Uzmanlar, Sovyet uçaksavar silahları tarafından fark edilmediğini, çünkü daha uzun süre fark edilmemek için askeri pilotlara öğrettikleri için sudan seksen ila yüz metre yükseklikte uçtuğunu söylüyor. Bu aynı zamanda bu durumdaki tuhaflıklardan biridir.
Rust'ın uçağının radardan kaybolmasının hemen ardından arama yapan Finli kurtarma ekipleri, suda bir yağ tabakası buldu. Yeri uçağın düştüğü yer sanıp aramayı bıraktılar. Bu lekenin ne olduğu belli değil, ancak bu tesadüf Matthias'ın fark edilmemesine yardımcı oldu.
Dahası, uçuşu bir dedektif hikayesine veya bir gerilim filmine benzemeye başlar: SSCB sınırına doğru ilerlerken, Kohtla-Järve şehrini geçmek istedi. Ve burada Leningrad Ordusu'nun 14. Hava Savunma Bölümü'nün füze adamları tarafından eşlik edildi. Rust'ın uçağı hedef alındı ve her an vurulabilirdi, ama yapmadılar, çünkü Kore Boeing ile sadece üç yıl önce meydana gelen olayı hala hatırlıyorlardı. Bu olaydan sonra "sivillere" dokunulmaması için kesin bir emir vardı. Genç pilotun bu konuda bilgilendirilip bilgilendirilmediği bilinmiyor ama kesinlikle yardımcı oldu.
Ve genel olarak, o zaman olağanüstü şanslıydı: hava kötüleşti ve Sovyet pilotları uçağın yerden alçaktan uçtuğunu göremedi. Ve sonra, aralarında izlenmeyen bir koridor bulunan iki hava savunma biriminin sözde sorumluluk bölgesi olan "görünmezlik bölgesine" girdi. Kesin koordinatlarını bilmiyorsa, genç bir pilotun yanlışlıkla bu bölgeye girmesi olası değildir.

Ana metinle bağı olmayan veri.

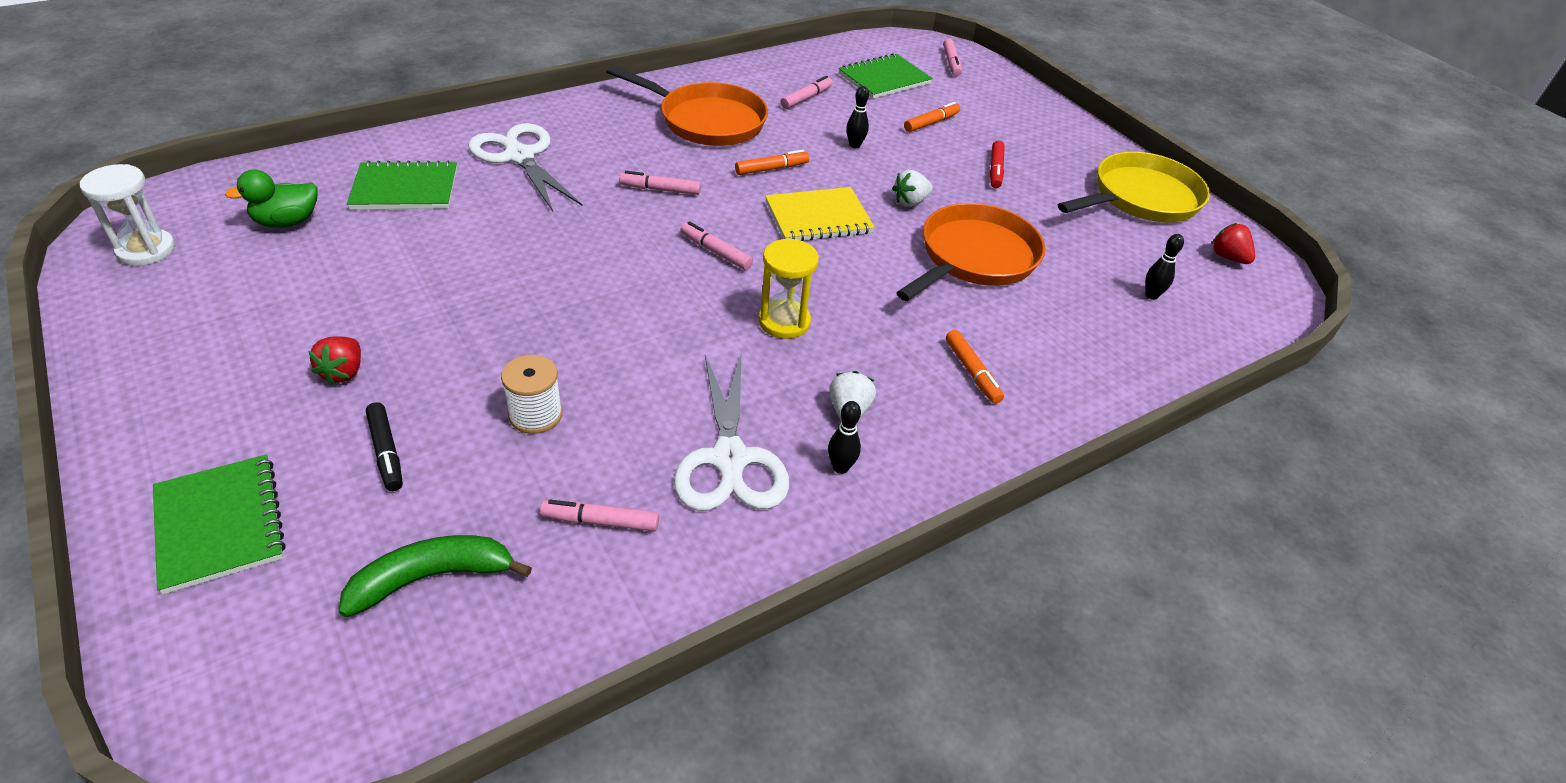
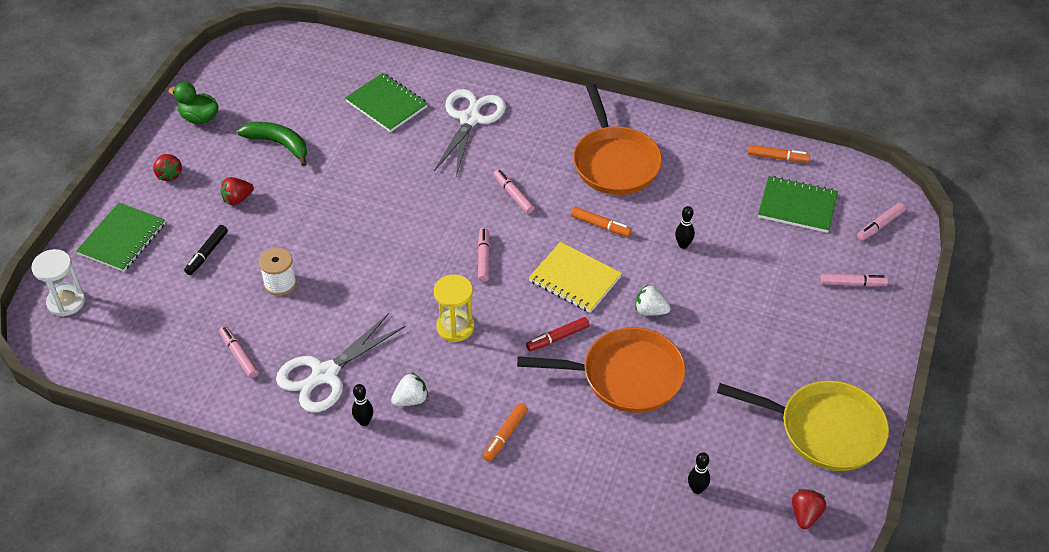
camera: 55 degrees right, 5 degrees up
white hourglass [80,164,175,266] -> white hourglass moved to [31,249,85,316]
green duck [225,170,317,228] -> green duck moved to [169,82,219,124]
green banana [339,535,532,617] -> green banana moved to [237,122,307,166]
pink marker [781,76,833,109] -> pink marker moved to [820,274,888,287]
orange marker [904,102,960,132] -> orange marker moved to [748,145,810,163]
red marker [990,141,1005,188] -> red marker moved to [526,317,589,351]
none -> red strawberry [153,154,182,182]

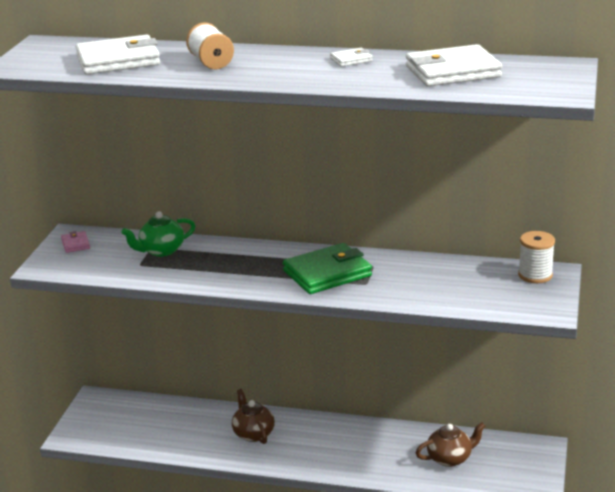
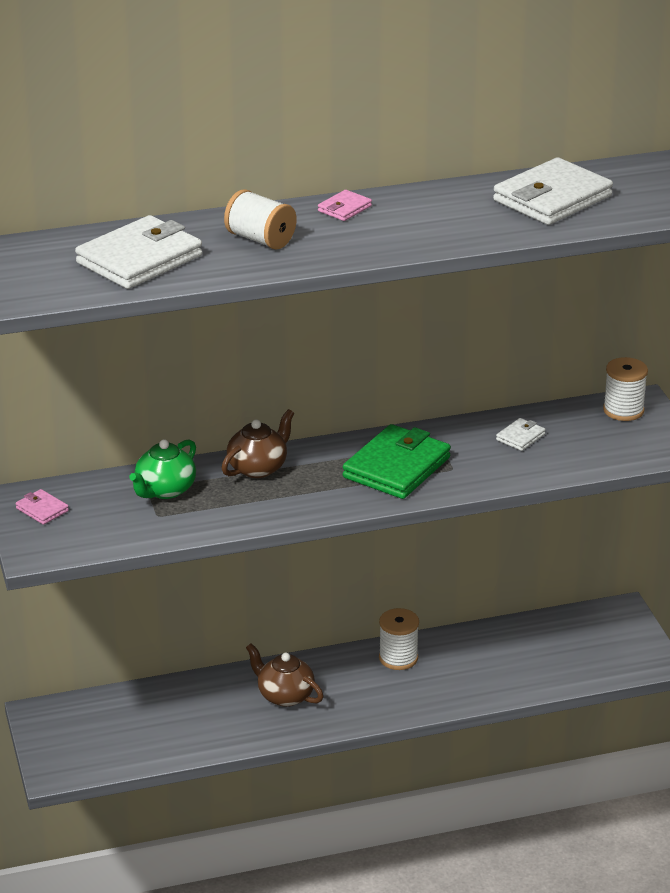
camera: 30 degrees left, 5 degrees up
white wallet [330,48,373,67] -> white wallet moved to [496,418,546,451]
brown teapot [416,422,486,467] -> brown teapot moved to [221,409,294,478]
none -> pink wallet [318,190,372,221]
none -> white spool [379,608,419,670]

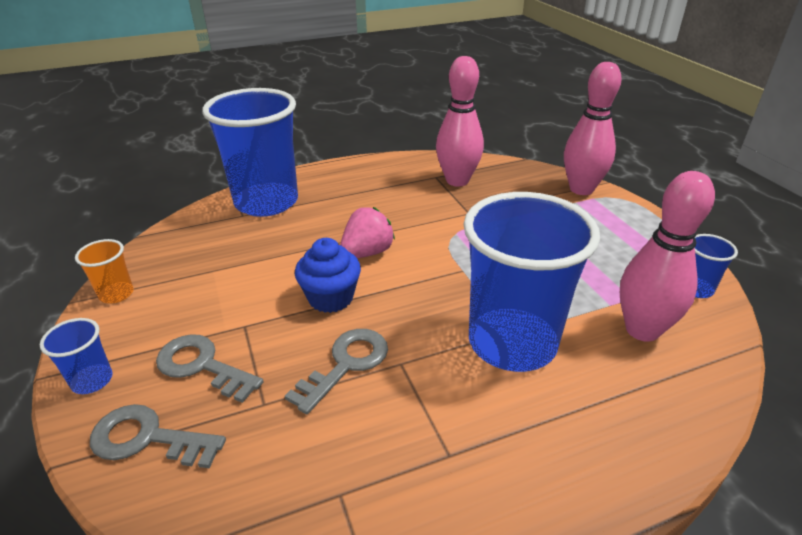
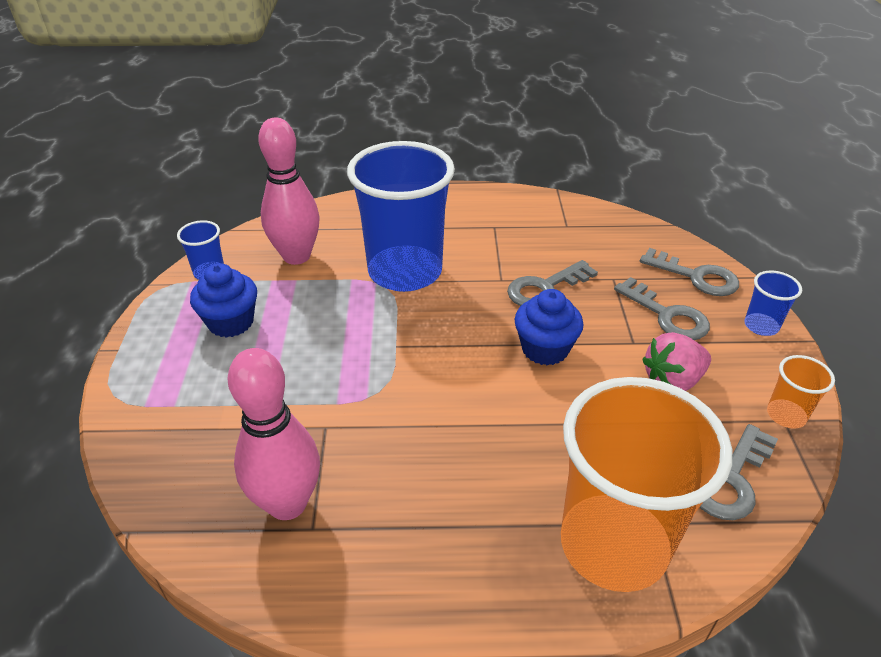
camera: 160 degrees left, 5 degrees up
blue cup [202,88,298,217] -> orange cup [561,377,732,592]
pink strawberry [340,207,395,258] -> pink strawberry moved to [642,332,711,391]
pink bowling pin [564,62,622,195] -> none
none -> blue cupcake [190,263,257,338]
none -> grey key [700,424,778,520]

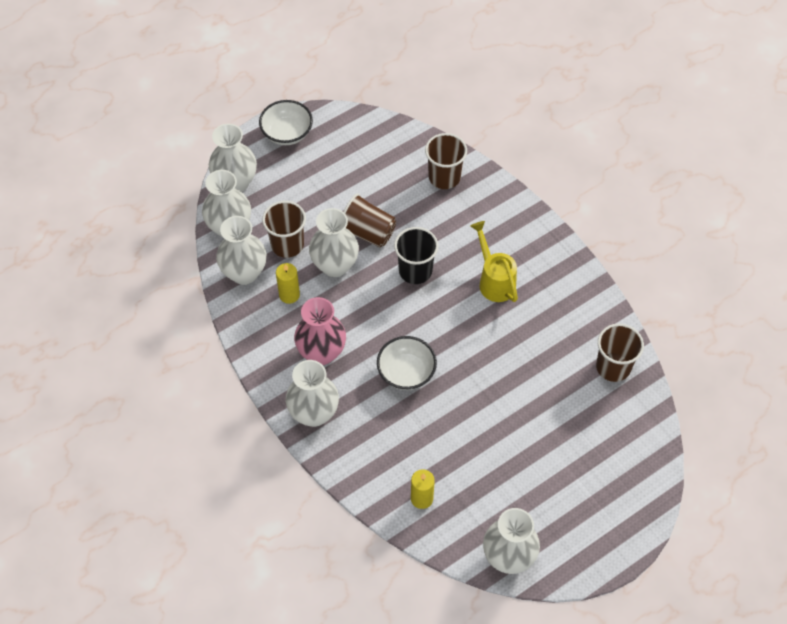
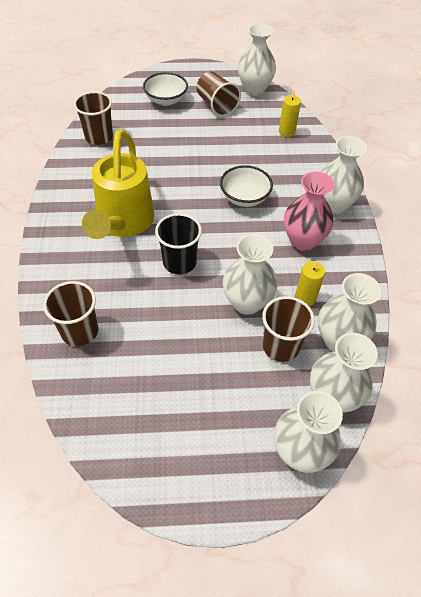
camera: 150 degrees left, 5 degrees down
white bowl [259,100,313,145] -> white bowl moved to [143,72,188,106]
brown cup [343,193,396,247] -> brown cup moved to [197,71,241,117]
yellow watering can [471,221,518,302] -> yellow watering can [82,129,154,239], size x1.66

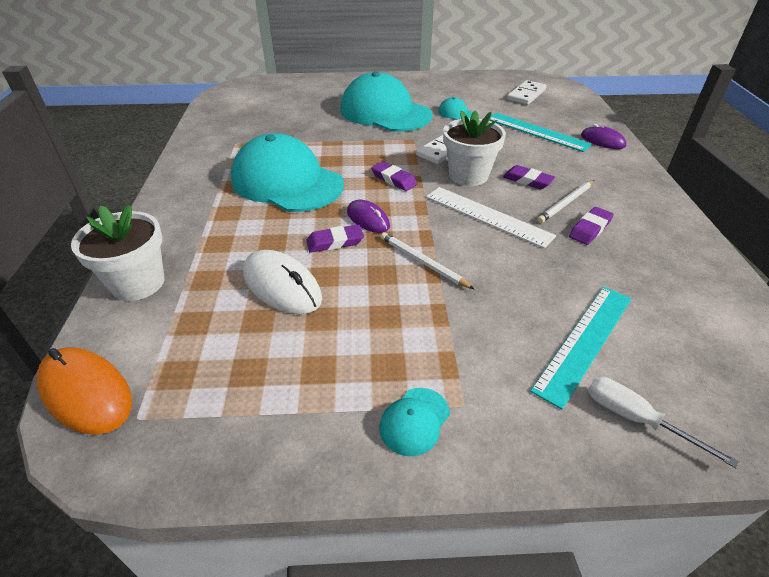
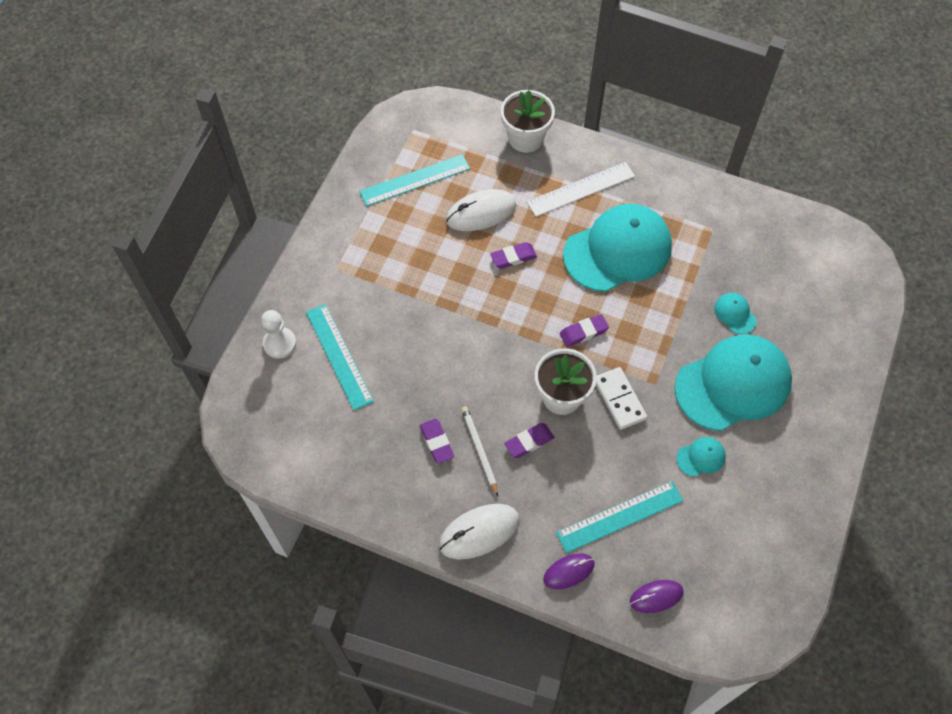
camera: 115 degrees right, 20 degrees up
orange mouse [37,347,132,435] -> none
purple eraser [306,225,364,253] -> purple eraser turned 60 degrees clockwise [490,242,537,269]
purple mouse [347,200,390,233] -> purple mouse moved to [630,580,684,613]
turquoise cap [379,388,450,456] -> turquoise cap moved to [714,293,756,334]
white pencil [381,232,474,289] -> none
white ruler [426,187,556,249] -> white ruler moved to [527,162,635,217]
white domino [507,80,547,105] -> none
white screwdriver [588,377,739,468] -> white pawn [261,310,296,359]
none -> turquoise ruler [359,154,470,206]
none -> white mouse [439,504,520,559]

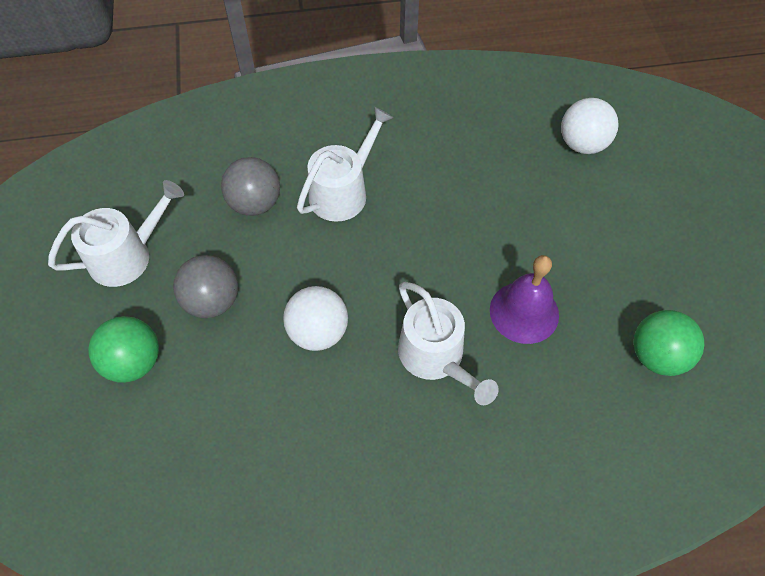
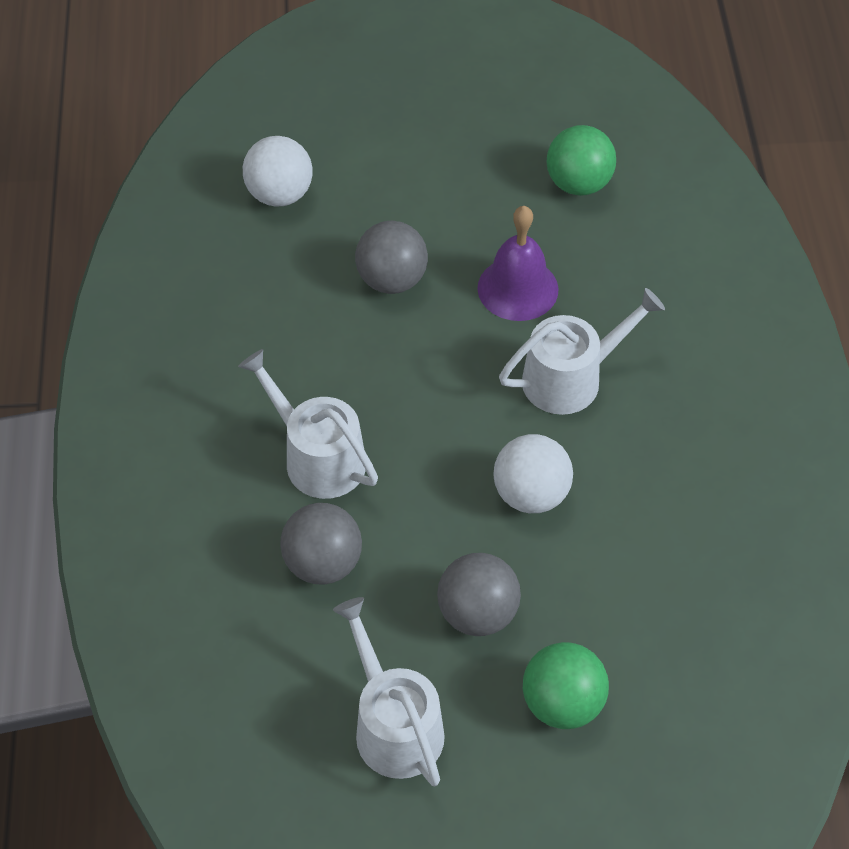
camera: 85 degrees left, 5 degrees down
none -> grey ball [355,221,428,294]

Daha sonra, zaten diğer hava savunma schnickleri tarafından tekrar tespit edildi, ancak yine zayıf görüş nedeniyle yoğun bir kuş sürüsü ile karıştırıldı.
Ayrıca, genel olarak, her şey bir peri masalı gibi görünüyor: Moskova'ya yaklaşırken, eğitim uçuşları sırasında saat 15.00'te, kimlik kodları değişirken radarlarda göründü ve kimse onu istemedi. Ve o zaman, Torzhok şehri yakınlarında bir uçak kazası oldu ve arama yapmak için helikopterler ve uçaklar oraya uçtu. Bu "asistanlardan" biri Matthias'ın uçağını aldı.
Moskova'ya iniş ve mahkeme
Rust, doğrudan Moskova'nın yakınında, daha sonra Sheremetyevo havaalanı bölgesinde görüldü. Uçak seferlerini bile iptal ettiler. Pilot hiçbir soruya cevap vermedi ve onu Moskova üzerinde askeri uçaklarla takip etmenin bir anlamı yoktu.
Rust, üç kez uçağı Kızıl Meydan'a indirmeye çalıştı, ancak tüm girişimler başarısız oldu. Sonra Moskvoretsky köprüsüne hafif bir motorlu tekne indirmeye karar verdi. Şu anda trafik polisinin trafik ışıklarını açması iyi, aksi takdirde bir felaket olurdu. Rust, uçağı troleybüs güç şebekeleri arasındaki dar bir boşluğa indirdi - deneyimsiz bir pilotun telkari işi, değil mi?
Ardından, kendi gücüyle, tutuklandığı Şefaat Katedrali'ne gitti.
Bir yıldan fazla bir süredir Matias Rust SSCB'deydi, bu durumda bir soruşturma yürütülüyordu. Sonra Sovyetler ülkesinden kovuldu. Duruşmada, her şeyi tesadüfen suçladı, ancak uzmanlar için bu açıklamalar asılsız görünüyor.
Bu olağanüstü olayın ardından, birçok askeri yetkili görevlerinden alındı ve yerlerine Gorbaçov'un SSCB'nin silahlı kuvvetlerini azaltmak için NATO'ya taviz vermesine izin veren başkaları getirildi. Belki de tüm tesadüflerin ve kazaların anahtarı budur?
sonsöz
Gazeteciler hala Rust'ın hayatıyla ilgileniyorlar ve öğrendikleri de bu. Herhangi bir eğitim almadığı gibi pilot ehliyetinden de yoksun bırakıldı. Uçuşundan bir kariyer yapmadı ve bir keresinde bir hemşireye saldırmaktan çıldırdı. Bundan sonra Hindistan'a gitti ve orada kişisel hayatını düzenledi: Hintli bir kadınla evlendi.